It’s never tomorrow

July 29, 2009 | prayer

I have always had a hard time making good on the knowledge that to be truly happy I need to learn to enjoy the moment I’m in rather than always looking forward to some other moment in time when I might be happy. It’s that whole idea of finding peace and joy even in the menial things — washing the dishes, sweeping the floor, finishing a work project, driving the kids to soccer camp. Even those seemingly mundane moments can be fulfilling if we approach them with the right attitude, a here-and-now attitude. But, boy, that’s a hard attitude to live with on a regular basis. It’s easy to cultivate it on retreat or on vacation or maybe even on a slow weekend. But day after day, chore after chore, it can be difficult to stay right here, right now. Our minds want to race ahead. Once I finish the dishes, I can relax. After I clean the bathrooms, I’ll go for a walk. If I can just finish this story, I’ll feel less stressed. But what happens? We finish the dishes, clean the bathroom, write the story, and suddenly we are in a new present moment worrying about the next thing.

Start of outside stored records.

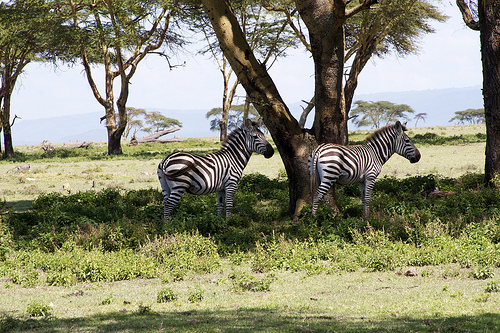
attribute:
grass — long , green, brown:
[25, 178, 157, 273]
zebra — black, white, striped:
[302, 120, 422, 214]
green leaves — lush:
[32, 3, 142, 58]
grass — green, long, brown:
[0, 122, 499, 332]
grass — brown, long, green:
[22, 190, 79, 218]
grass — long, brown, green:
[0, 155, 495, 297]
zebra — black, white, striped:
[143, 115, 278, 221]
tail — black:
[306, 153, 318, 195]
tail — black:
[156, 157, 201, 178]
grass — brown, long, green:
[8, 150, 497, 331]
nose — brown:
[409, 153, 420, 162]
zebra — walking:
[285, 114, 442, 221]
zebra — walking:
[129, 110, 279, 244]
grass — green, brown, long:
[25, 105, 498, 290]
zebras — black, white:
[132, 104, 452, 279]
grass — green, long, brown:
[0, 173, 497, 331]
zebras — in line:
[153, 117, 274, 227]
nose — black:
[265, 145, 275, 158]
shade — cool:
[2, 175, 496, 245]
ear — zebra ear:
[244, 119, 254, 131]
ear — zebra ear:
[254, 114, 266, 129]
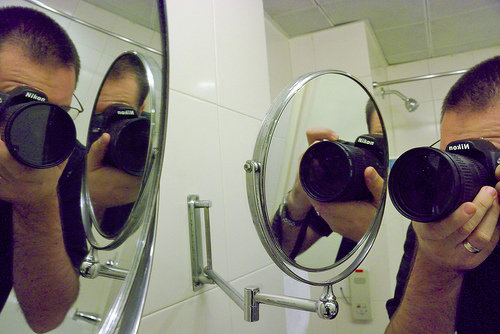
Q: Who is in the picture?
A: A man.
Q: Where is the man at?
A: A bathroom.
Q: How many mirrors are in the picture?
A: Two.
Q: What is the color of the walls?
A: White.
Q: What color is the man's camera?
A: Black.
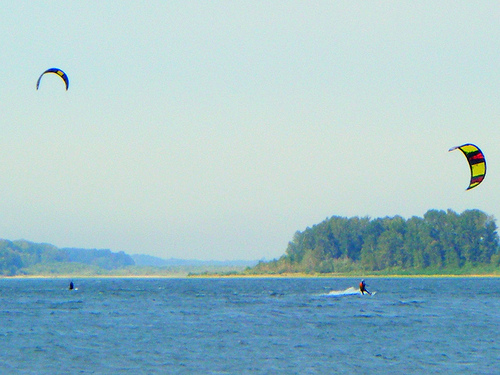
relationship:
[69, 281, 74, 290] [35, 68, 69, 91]
boarder has kite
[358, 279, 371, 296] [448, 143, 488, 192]
boarder has kite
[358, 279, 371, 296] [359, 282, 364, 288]
boarder wearing vest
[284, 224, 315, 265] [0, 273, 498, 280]
tree near shoreline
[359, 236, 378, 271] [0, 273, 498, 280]
tree near shoreline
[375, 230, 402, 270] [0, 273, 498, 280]
tree near shoreline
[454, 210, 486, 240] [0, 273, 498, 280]
tree near shoreline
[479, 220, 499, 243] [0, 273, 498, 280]
tree near shoreline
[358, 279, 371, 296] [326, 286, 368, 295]
boarder has wake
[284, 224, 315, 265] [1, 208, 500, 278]
tree inside distance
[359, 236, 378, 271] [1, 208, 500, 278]
tree inside distance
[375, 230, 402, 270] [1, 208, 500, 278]
tree inside distance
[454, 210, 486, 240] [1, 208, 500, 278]
tree inside distance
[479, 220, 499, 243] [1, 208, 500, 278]
tree inside distance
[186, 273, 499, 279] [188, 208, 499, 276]
shoreline has vegetation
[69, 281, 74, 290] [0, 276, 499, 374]
boarder inside lake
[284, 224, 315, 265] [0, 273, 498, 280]
tree on top of shoreline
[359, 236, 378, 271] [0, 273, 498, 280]
tree on top of shoreline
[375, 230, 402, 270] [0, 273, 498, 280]
tree on top of shoreline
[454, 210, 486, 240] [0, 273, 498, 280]
tree on top of shoreline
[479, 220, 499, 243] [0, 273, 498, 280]
tree on top of shoreline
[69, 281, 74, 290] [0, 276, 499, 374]
boarder inside of lake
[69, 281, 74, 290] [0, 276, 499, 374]
boarder standing in lake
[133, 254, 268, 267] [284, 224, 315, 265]
mountain behind tree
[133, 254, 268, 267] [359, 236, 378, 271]
mountain behind tree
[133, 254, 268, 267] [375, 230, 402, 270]
mountain behind tree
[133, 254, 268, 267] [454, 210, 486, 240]
mountain behind tree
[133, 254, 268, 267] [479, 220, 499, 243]
mountain behind tree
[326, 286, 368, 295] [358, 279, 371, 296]
wake behind boarder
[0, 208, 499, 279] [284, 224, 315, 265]
island has tree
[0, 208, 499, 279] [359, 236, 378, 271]
island has tree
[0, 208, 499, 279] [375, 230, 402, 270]
island has tree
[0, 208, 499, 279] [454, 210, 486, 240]
island has tree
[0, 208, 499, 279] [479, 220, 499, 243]
island has tree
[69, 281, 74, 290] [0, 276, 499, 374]
boarder on top of lake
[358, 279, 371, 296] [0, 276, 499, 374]
boarder on top of lake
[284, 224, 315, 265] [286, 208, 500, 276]
tree inside of patch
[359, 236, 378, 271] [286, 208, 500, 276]
tree inside of patch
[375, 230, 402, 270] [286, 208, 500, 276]
tree inside of patch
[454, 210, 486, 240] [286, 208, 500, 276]
tree inside of patch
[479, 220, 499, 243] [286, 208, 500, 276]
tree inside of patch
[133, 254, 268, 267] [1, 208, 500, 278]
mountain inside of distance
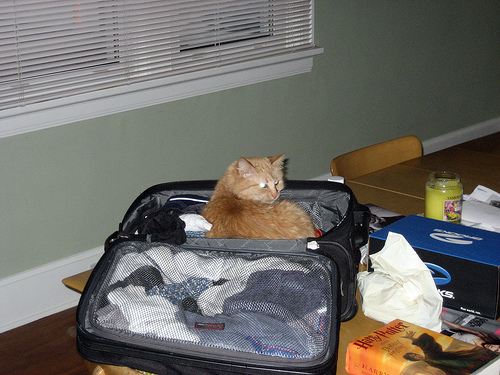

One morning not long ago, 4-year-old Chiara woke up and asked, “Is it tomorrow?” The night before she had been trying to understand the concept of yesterday, today, tomorrow. I said, “No, now it’s today.” She looked confused. “It’s never tomorrow,” I said, finding myself just as intrigued by that notion as she was.

It’s never tomorrow. It’s always right now. Which is a really beautiful reality, if we can learn to embrace it.

I was working on something for the Benedictine Sisters yesterday and was reflecting on the Rule of St. Benedict and the fact that the great saint did not say, Pray, pray pray. He said, work and pray. Ore et labore. In other words, our lives must be a balance and we must become aware of God’s presence not only when we are kneeling in a chapel or sitting in silence but when we are scrubbing a floor or making lunch for our kids.

Balance. Our lives will always involve chores and responsibilities, moments of busyness as well as moments of rest. If we can enter into each moment with an awareness of God’s presence, every action — even eating a sandwich or washing a window or mowing the lawn — becomes a prayer.

It’s never tomorrow. It’s always right now.